(Extracted page text data)
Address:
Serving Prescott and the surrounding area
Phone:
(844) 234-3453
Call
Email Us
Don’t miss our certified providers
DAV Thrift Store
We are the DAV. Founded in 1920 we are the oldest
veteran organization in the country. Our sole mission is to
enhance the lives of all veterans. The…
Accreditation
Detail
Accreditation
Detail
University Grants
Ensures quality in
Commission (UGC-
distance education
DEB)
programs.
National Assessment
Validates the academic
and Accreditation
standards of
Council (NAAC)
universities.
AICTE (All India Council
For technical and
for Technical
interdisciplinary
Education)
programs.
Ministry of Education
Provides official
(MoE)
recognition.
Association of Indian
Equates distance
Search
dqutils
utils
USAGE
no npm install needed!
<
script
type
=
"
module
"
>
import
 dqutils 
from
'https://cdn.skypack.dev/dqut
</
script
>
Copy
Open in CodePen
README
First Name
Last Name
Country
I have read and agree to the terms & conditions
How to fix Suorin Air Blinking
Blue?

## WHAT THE EXERCISE ASKS
From the line that holds "and Accreditation" to the last line of the records above, print each line exactly. Add nothing else.

## RESPONSE FOR THIS EXERCISE
and Accreditation
standards of
Council (NAAC)
universities.
AICTE (All India Council
For technical and
for Technical
interdisciplinary
Education)
programs.
Ministry of Education
Provides official
(MoE)
recognition.
Association of Indian
Equates distance
Search
dqutils
utils
USAGE
no npm install needed!
<
script
type
=
"
module
"
>
import
 dqutils 
from
'https://cdn.skypack.dev/dqut
</
script
>
Copy
Open in CodePen
README
First Name
Last Name
Country
I have read and agree to the terms & conditions
How to fix Suorin Air Blinking
Blue?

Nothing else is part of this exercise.